ZL Systems and TREC

August 13, 2010

I don’t write anything about TREC, the text retrieval conference “managed” by NIST (US Department of Commerce’s National Institute of Standards and Technology). The participants in the “tracks”, as I understand the rules, may not use the data for Madison Avenue-style cartwheels and reality distortion exercises.

The TREC work is focused on what I characterize as “interesting academic exercises.” Over the years, the commercial marketplace has moved in directions that are different from the activities for the TREC “tracks”. A TREC exercise is time consuming and expensive. The results are difficult for tire kickers to figure out. In the last three years, the commercial market is moving in a manner different from academic analyses. You may recall my mentioning that Autonomy had 20,000 customers and that Microsoft SharePoint has tens of millions of licensees. Each license contains search technology and cultivates a fiercely competitive ecosystem to “improve” findability in SharePoint. Google is chugging along without much worry about what’s happening outside of the Googleplex unless it involves Apple, money, and lawyers. In short, research is one thing. Commercial success is quite another.

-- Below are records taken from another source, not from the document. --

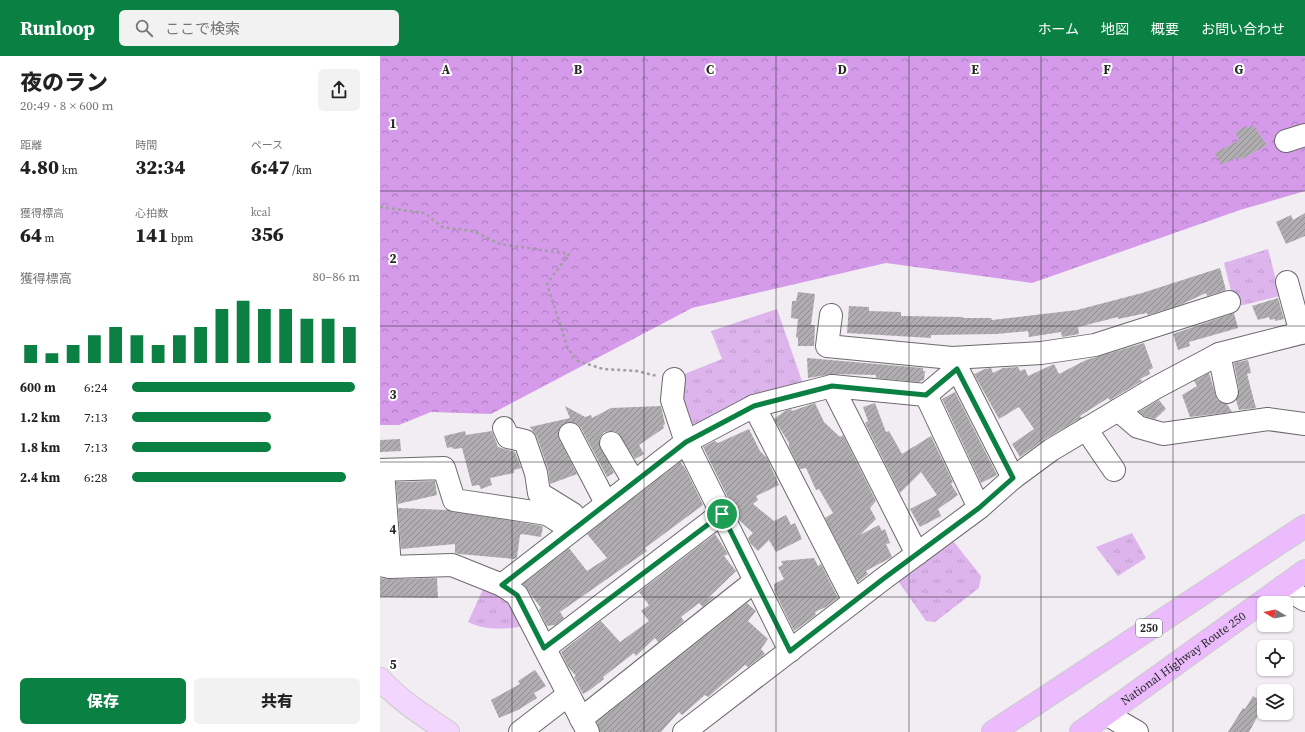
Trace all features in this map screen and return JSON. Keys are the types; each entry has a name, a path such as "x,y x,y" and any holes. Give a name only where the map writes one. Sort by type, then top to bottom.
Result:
{"highway":[{"name":"250","path":"993,732 1305,526"},
{"name":"National Highway Route 250","path":"1081,732 1305,571"}],"main road":[{"path":"380,679 420,714 448,732"}],"street":[{"path":"684,732 854,601 979,508 1013,478 1051,450 1155,388 1219,354 1303,333 1286,282"},
{"path":"831,315 827,346 954,363 1041,353 1095,344 1229,302"},
{"path":"1219,354 1227,392"},
{"path":"926,395 954,363"},
{"path":"954,363 1013,478"},
{"path":"502,585 686,442 754,406 832,386 926,395"},
{"path":"832,386 917,554"},
{"path":"673,390 686,442 790,651"},
{"path":"926,395 979,508"},
{"path":"754,406 854,601"},
{"path":"1118,410 1138,427 1163,434 1268,419 1305,424"},
{"path":"504,428 508,437 525,441 536,473 539,493 578,525"},
{"path":"1086,429 1114,470"},
{"path":"570,434 606,504"},
{"path":"611,444 634,482"},
{"path":"578,525 547,514 454,500 444,468 382,470 385,566 452,565 502,585 517,595 584,725 755,581"},
{"path":"544,648 722,514"},
{"path":"1283,587 1305,600"},
{"path":"520,732 568,695"},
{"path":"1106,714 1137,732"}],"path":[{"path":"380,207 425,213 442,227 473,231 500,244 569,254 547,284 568,349 578,360 603,369 637,371 656,374 673,390"}],"green space":[{"path":"380,56 1305,56 1305,191 1240,210 1032,283 886,263 692,308 491,414 431,412 399,425 380,425"},
{"path":"1268,249 1280,296 1235,307 1224,263"},
{"path":"777,309 803,384 691,433 679,404 682,375 722,359 711,331"},
{"path":"1132,533 1146,558 1118,576 1096,547"},
{"path":"939,540 954,542 981,576 979,588 935,622 926,621 898,581"},
{"path":"484,587 513,600 526,626 489,628 468,622"}],"building":[{"path":"1253,125 1267,145 1240,160 1238,157 1221,165 1215,153 1239,140 1235,132 1246,126 1247,128"},
{"path":"1305,213 1305,236 1286,244 1276,222 1291,215 1293,220"},
{"path":"1220,268 1226,290 1207,296 1206,293 1180,305 1148,315 1147,313 1118,319 1118,317 1078,327 1079,334 1062,337 1061,332 1029,337 1028,331 996,334 931,335 931,338 847,333 849,306 869,307 869,311 901,312 901,316 991,318 992,320 1077,310 1142,293"},
{"path":"798,292 815,294 811,325 815,325 814,346 798,346 798,338 796,337 798,319 791,318 792,301 796,301"},
{"path":"1278,298 1284,319 1275,321 1275,319 1270,320 1269,317 1258,320 1252,306"},
{"path":"1234,313 1238,328 1189,342 1190,346 1178,350 1173,334"},
{"path":"1144,343 1153,368 1149,370 1150,374 1140,379 1142,381 1110,400 1108,398 1080,416 1081,418 1045,439 1020,457 1012,444 1034,429 1019,407 999,419 974,374 991,368 993,373 1003,368 1018,367 1020,371 1025,369 1028,376 1054,364 1059,374 1086,360"},
{"path":"807,358 923,368 923,371 925,371 924,380 918,382 876,378 876,375 833,374 808,378"},
{"path":"1248,360 1251,373 1247,374 1256,408 1239,410 1236,400 1239,389 1234,363"},
{"path":"1209,373 1217,400 1227,404 1232,412 1190,417 1182,395 1197,386 1194,381"},
{"path":"955,392 997,475 981,483 942,399"},
{"path":"1159,400 1166,409 1155,419 1144,416 1139,412"},
{"path":"815,403 824,422 840,437 843,435 876,501 870,508 876,519 860,535 879,525 882,531 885,529 890,543 886,544 892,557 866,571 868,574 858,582 825,518 833,513 819,489 816,490 806,468 800,469 789,447 789,443 774,419 785,411 791,409 792,411"},
{"path":"875,403 886,432 889,431 902,454 931,436 953,482 951,484 958,495 938,509 941,516 920,527 910,509 937,495 921,472 900,493 865,423 868,421 863,407"},
{"path":"565,406 585,417 591,415 592,418 611,408 661,406 665,424 663,426 664,428 639,445 644,454 635,459 617,432 604,432 600,437 599,444 614,473 607,477 581,428 577,424 571,422 564,423 560,427 558,433 559,439 577,474 550,484 548,469 537,437 530,427 570,418"},
{"path":"749,429 760,451 767,458 779,485 756,496 758,500 753,504 774,521 786,515 791,525 795,523 802,539 776,552 769,540 758,551 750,543 748,538 753,533 739,520 703,447 715,441 718,443"},
{"path":"465,431 466,435 492,431 498,447 515,452 521,468 514,470 514,473 490,478 492,485 481,489 479,485 472,486 462,448 447,448 444,436"},
{"path":"400,439 401,451 380,452 380,440"},
{"path":"680,462 685,468 703,505 645,548 647,551 560,612 564,618 555,625 547,626 539,610 541,608 523,584 569,548 587,571 607,558 587,534"},
{"path":"435,481 437,495 398,504 396,482"},
{"path":"398,508 447,510 543,526 541,537 520,535 517,557 515,559 455,553 455,544 401,549"},
{"path":"715,534 728,554 724,556 736,571 707,599 713,596 714,597 703,607 699,603 681,617 684,621 658,642 655,638 636,656 634,653 603,677 604,679 583,694 574,677 576,676 568,667 561,652 601,621 620,642 649,621 641,611 649,605 639,592"},
{"path":"814,558 818,566 821,564 838,598 826,607 815,612 816,615 794,631 774,590 774,584 784,579 778,567 783,565 781,561"},
{"path":"380,578 437,578 438,598 380,597"},
{"path":"747,603 756,611 748,621 768,639 761,649 765,654 748,667 745,665 708,697 705,695 682,715 679,712 661,732 600,732 597,722"},
{"path":"535,670 546,686 534,693 537,698 518,710 499,718 491,700 520,684 518,681"},
{"path":"1253,696 1257,699 1257,718 1249,732 1228,732 1243,708 1245,709"}],"route":[{"path":"957,369 1013,478 979,508 883,579 790,651 722,514 544,648 517,595 502,585 686,442 754,406 832,386 926,395 957,369"}]}
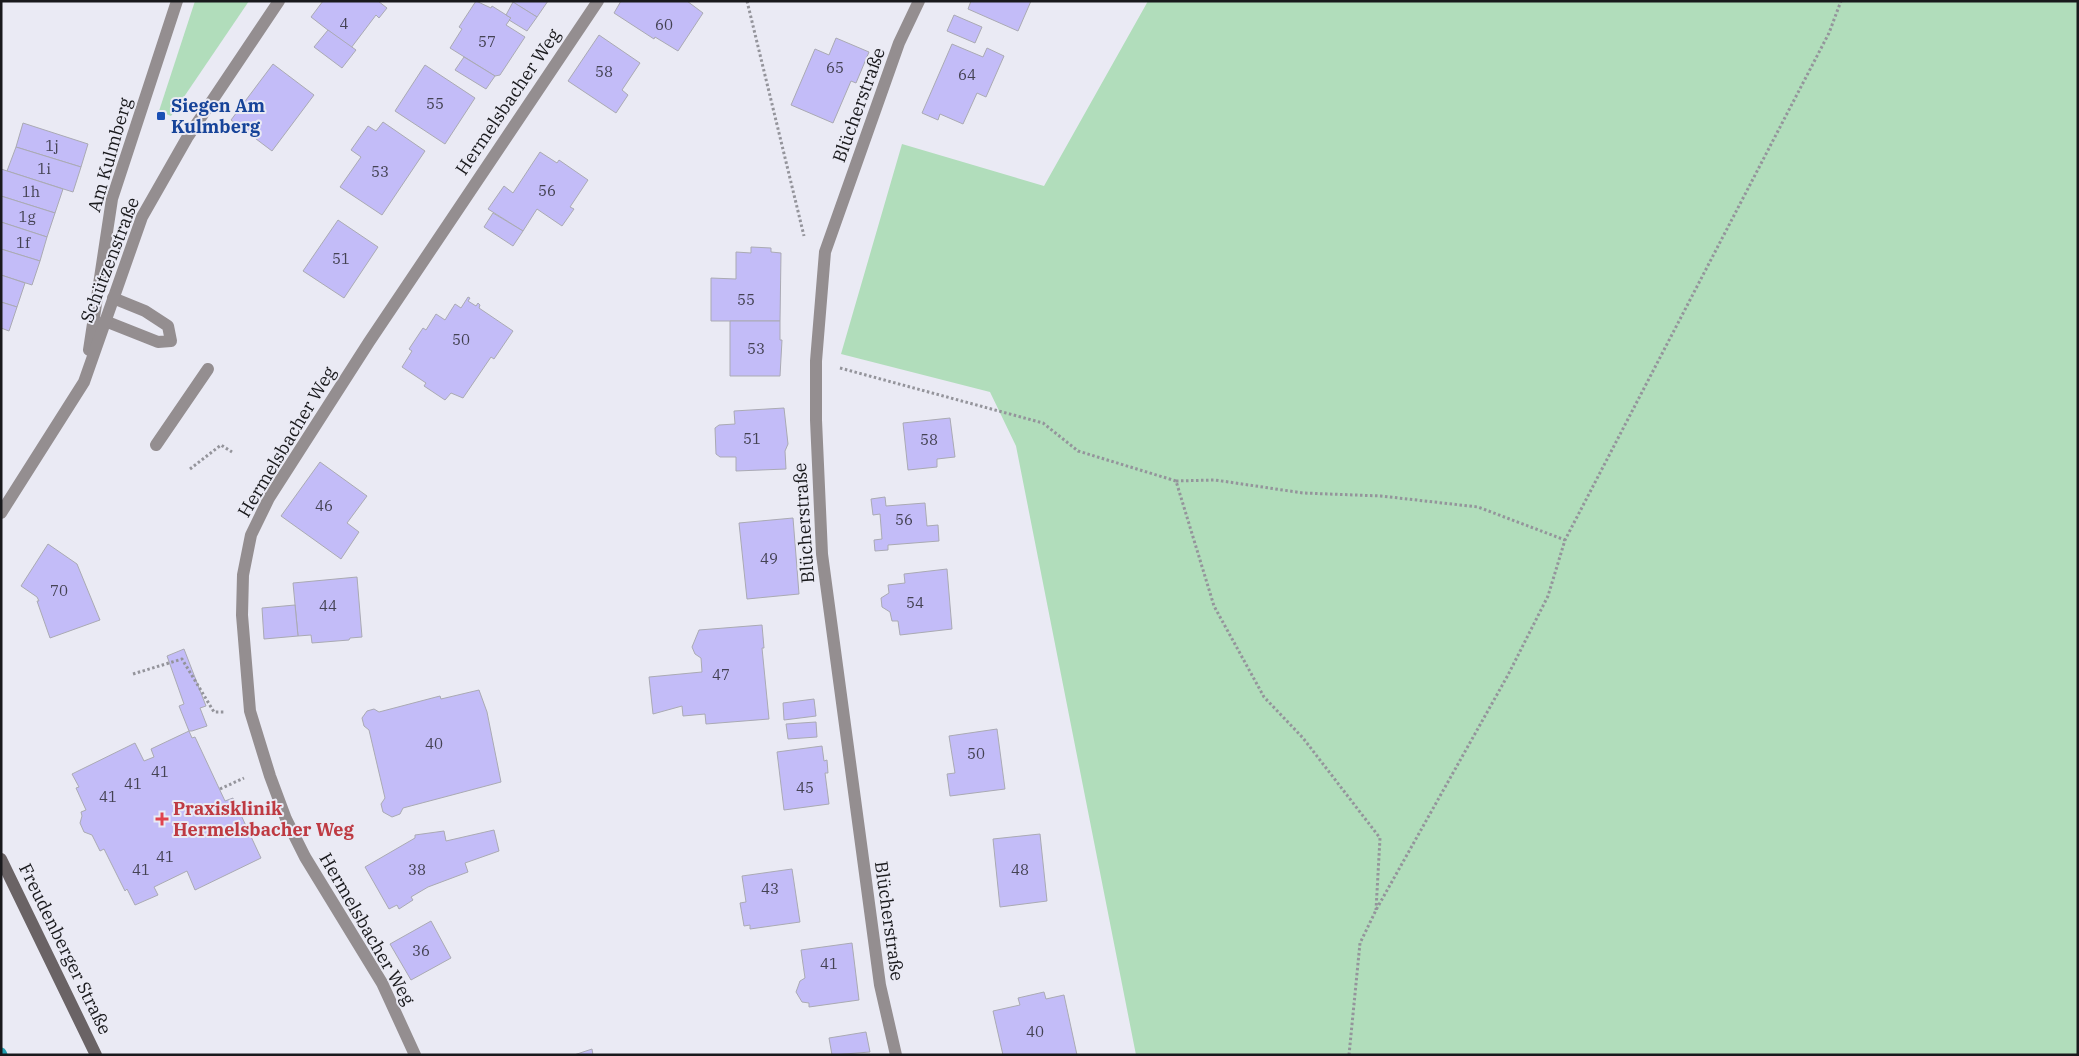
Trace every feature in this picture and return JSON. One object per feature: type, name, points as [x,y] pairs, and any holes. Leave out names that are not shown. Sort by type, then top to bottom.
[{"type":"main road","name":"Freudenberger Straße","points":[[1,859],[96,1055]]},
{"type":"street","name":"Am Kulmberg","points":[[84,382],[112,199],[177,1]]},
{"type":"street","name":"Schützenstraße","points":[[1,513],[5,499],[84,382],[142,217],[187,138],[279,1]]},
{"type":"street","name":"Hermelsbacher Weg","points":[[415,1055],[382,984],[305,857],[286,819],[250,711],[242,615],[243,575],[251,535],[269,498],[369,342],[598,1]]},
{"type":"street","name":"Blücherstraße","points":[[896,1055],[880,984],[822,554],[816,420],[816,361],[825,252],[899,43],[919,1]]},
{"type":"street","points":[[105,321],[158,342],[170,341],[168,326],[145,311],[113,298]]},
{"type":"street","points":[[156,445],[208,369]]},
{"type":"path","points":[[747,1],[802,234],[825,252]]},
{"type":"path","points":[[1349,1055],[1360,943],[1376,910],[1508,675],[1548,596],[1565,540],[1828,33],[1841,1]]},
{"type":"path","points":[[851,370],[1043,423],[1078,451],[1176,481],[1215,480],[1303,493],[1381,496],[1478,507],[1565,540]]},
{"type":"path","points":[[190,469],[221,445],[232,452]]},
{"type":"path","points":[[1176,481],[1214,606],[1264,697],[1303,738],[1342,792],[1380,838],[1376,910]]},
{"type":"path","points":[[133,674],[182,659],[214,712],[250,711]]},
{"type":"green space","points":[[195,1],[249,1],[171,116],[159,111]]},
{"type":"green space","points":[[1148,1],[2078,1],[2078,1055],[1136,1055],[1016,446],[990,392],[841,354],[902,144],[1044,186]]},
{"type":"building","points":[[323,1],[378,1],[387,8],[379,18],[376,15],[351,48],[311,17]]},
{"type":"building","points":[[476,1],[491,8],[492,6],[511,18],[506,25],[525,37],[500,75],[495,76],[450,48],[462,29],[459,27]]},
{"type":"building","points":[[511,1],[548,1],[537,17]]},
{"type":"building","points":[[621,1],[687,1],[703,13],[678,51],[655,37],[654,39],[614,13]]},
{"type":"building","points":[[971,1],[1031,1],[1018,31],[968,9]]},
{"type":"building","points":[[513,2],[537,17],[527,31],[509,20],[511,18],[506,15]]},
{"type":"building","points":[[954,15],[982,27],[975,43],[947,31]]},
{"type":"building","points":[[328,30],[356,50],[342,68],[314,47]]},
{"type":"building","points":[[599,35],[640,63],[622,90],[628,95],[616,113],[568,81]]},
{"type":"building","points":[[836,38],[869,52],[856,83],[851,81],[833,123],[791,105],[815,49],[829,55]]},
{"type":"building","points":[[952,44],[983,57],[987,48],[1004,56],[986,97],[977,93],[963,124],[940,114],[938,120],[922,113]]},
{"type":"building","points":[[464,57],[495,76],[486,89],[455,70]]},
{"type":"building","points":[[273,64],[314,95],[272,151],[231,120]]},
{"type":"building","points":[[425,65],[475,98],[445,144],[395,111]]},
{"type":"building","points":[[383,122],[425,151],[382,215],[340,187],[361,157],[351,150],[368,126],[376,131]]},
{"type":"building","points":[[23,123],[88,144],[81,167],[16,147]]},
{"type":"building","points":[[16,147],[81,167],[73,192],[7,171]]},
{"type":"building","points":[[540,152],[557,163],[559,160],[588,180],[570,207],[574,209],[562,226],[537,209],[523,231],[488,209],[504,186],[513,193]]},
{"type":"building","points":[[1,169],[63,189],[55,213],[1,196]]},
{"type":"building","points":[[1,196],[55,213],[47,237],[1,222]]},
{"type":"building","points":[[493,213],[523,231],[513,246],[484,227]]},
{"type":"building","points":[[338,220],[378,247],[344,298],[303,271]]},
{"type":"building","points":[[1,222],[47,237],[40,261],[1,249]]},
{"type":"building","points":[[751,247],[771,248],[771,252],[781,253],[780,321],[711,321],[711,278],[736,279],[736,252],[751,253]]},
{"type":"building","points":[[1,249],[40,261],[32,285],[1,275]]},
{"type":"building","points":[[1,275],[25,283],[17,307],[1,302]]},
{"type":"building","points":[[468,297],[470,298],[468,301],[476,306],[478,303],[480,305],[479,308],[513,331],[494,359],[491,357],[463,398],[451,393],[445,400],[424,386],[426,383],[402,367],[412,351],[409,349],[423,328],[426,330],[436,314],[445,320],[455,304],[461,308]]},
{"type":"building","points":[[1,302],[17,307],[9,331],[1,328]]},
{"type":"building","points":[[730,321],[780,321],[780,340],[782,340],[780,376],[730,376]]},
{"type":"building","points":[[784,408],[788,444],[785,451],[786,469],[736,471],[736,457],[720,457],[716,454],[715,428],[719,425],[735,424],[734,411]]},
{"type":"building","points":[[950,418],[955,457],[937,459],[937,467],[908,470],[903,423]]},
{"type":"building","points":[[320,462],[367,496],[347,523],[359,532],[341,559],[281,516]]},
{"type":"building","points":[[885,497],[886,506],[925,503],[927,526],[938,525],[939,541],[888,545],[888,550],[875,551],[874,540],[882,539],[880,514],[873,515],[871,499]]},
{"type":"building","points":[[793,518],[799,594],[747,599],[739,523]]},
{"type":"building","points":[[48,544],[77,564],[100,620],[50,638],[37,597],[21,586]]},
{"type":"building","points":[[947,569],[952,629],[900,635],[898,621],[892,621],[890,612],[882,607],[881,598],[889,593],[888,585],[905,583],[904,574]]},
{"type":"building","points":[[357,577],[362,637],[312,643],[311,635],[298,636],[293,583]]},
{"type":"building","points":[[295,605],[298,636],[264,639],[262,608]]},
{"type":"building","points":[[762,625],[764,648],[762,648],[769,719],[706,724],[705,714],[683,716],[682,706],[653,714],[649,677],[702,672],[701,658],[695,654],[692,647],[699,630]]},
{"type":"building","points":[[184,649],[206,706],[200,708],[207,726],[192,731],[189,731],[179,706],[184,704],[167,656]]},
{"type":"building","points":[[479,690],[487,712],[501,782],[403,808],[400,814],[392,817],[383,812],[381,804],[385,798],[369,730],[364,726],[362,718],[367,711],[374,709],[379,712],[440,696],[441,699]]},
{"type":"building","points":[[814,699],[816,716],[784,720],[783,703]]},
{"type":"building","points":[[816,722],[817,737],[788,739],[786,724]]},
{"type":"building","points":[[997,729],[1005,789],[950,796],[947,774],[955,773],[949,736]]},
{"type":"building","name":"Praxisklinik Hermelsbacher Weg","points":[[189,731],[192,738],[195,737],[225,801],[233,798],[261,858],[195,890],[187,871],[154,887],[158,895],[135,905],[127,889],[125,891],[104,849],[100,851],[92,835],[84,832],[80,823],[81,812],[86,810],[76,788],[79,787],[72,774],[135,743],[144,761],[154,757],[151,749]]},
{"type":"building","points":[[822,746],[824,761],[827,760],[828,773],[825,773],[829,804],[784,810],[777,752]]},
{"type":"building","points":[[494,830],[499,851],[465,863],[468,872],[428,887],[411,897],[413,900],[399,909],[397,905],[389,909],[365,867],[415,838],[415,835],[444,831],[446,841]]},
{"type":"building","points":[[1040,834],[1047,901],[1000,907],[993,839]]},
{"type":"building","points":[[792,869],[800,922],[750,929],[750,925],[744,926],[740,903],[746,902],[742,876]]},
{"type":"building","points":[[431,921],[451,958],[411,980],[390,944]]},
{"type":"building","points":[[852,943],[859,1000],[809,1007],[809,1003],[802,1002],[796,992],[800,981],[805,978],[801,950]]},
{"type":"building","points":[[1044,992],[1046,999],[1064,995],[1077,1055],[1003,1055],[993,1011],[1020,1005],[1018,998]]},
{"type":"building","points":[[866,1032],[870,1052],[832,1055],[829,1038]]},
{"type":"building","points":[[592,1049],[593,1055],[574,1055]]},
{"type":"place","name":"Siegen Am Kulmberg","points":[[161,116]]},
{"type":"place","name":"Praxisklinik Hermelsbacher Weg","points":[[162,819]]}]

I was, therefore, interested to see “Study Finds that E-Discovery Using Enterprise-Wide Search Improves Results and Reduces Costs.” The information about this study appeared in the ZL Technologies’ blog The Modern Archivist in June 2010. You can read the story “New Scientific Paper for TREC Conference”, which was online this morning (August 10, 2010). In general information about TREC is hard to find. Folks who post links to TREC presentations often find that the referenced document is a very short item or no longer available. However, you can download the full “scientific paper” from the TREC Web site.

The point of the ZL write up is summarized in this passage:

Using two fully-independent teams, ZL tested the increased responsiveness of the enterprise-wide approach and the results were striking:  The enterprise-wide search yielded 77 custodians and 302 responsive email messages, while the custodian approach failed to identify 84% of the responsive documents.

The goose translates this to mean that there’s no shortcut when hunting for information. No big surprise to the goose, but probably a downer to those who like attention deficit disorder search systems.

So what’s a ZL Technologies? The company says:

[It] provides cutting-edge enterprise software solutions for e-mail and files archiving for regulatory compliance, litigation support, corporate governance, and storage management. ZL’s Unified Archive, offers a single unified platform to provide all the above capabilities, while maintaining a single copy and a unified policy across the enterprise. With a proven track record and enterprise clients which include top global institutions in finance and industry, ZL has emerged as the specialized provider of large-scale email archiving for eDiscovery and compliance.

Some information about TREC 2010 appears in “TREC 2010 Web Track Guidelines”. The intent is to describe one “track”, but the information provides some broader information about what’s going on for 2010. The “official” home page for TREC may be useful to some Beyond Search readers.

For more TREC information, you will have to attend the conference or contact TREC directly. The goose is now about to get his feathers ruffled about the availability of presentations that point out that search and retrieval has a long journey ahead.

Reality is often different from what the marketers present in my opinion.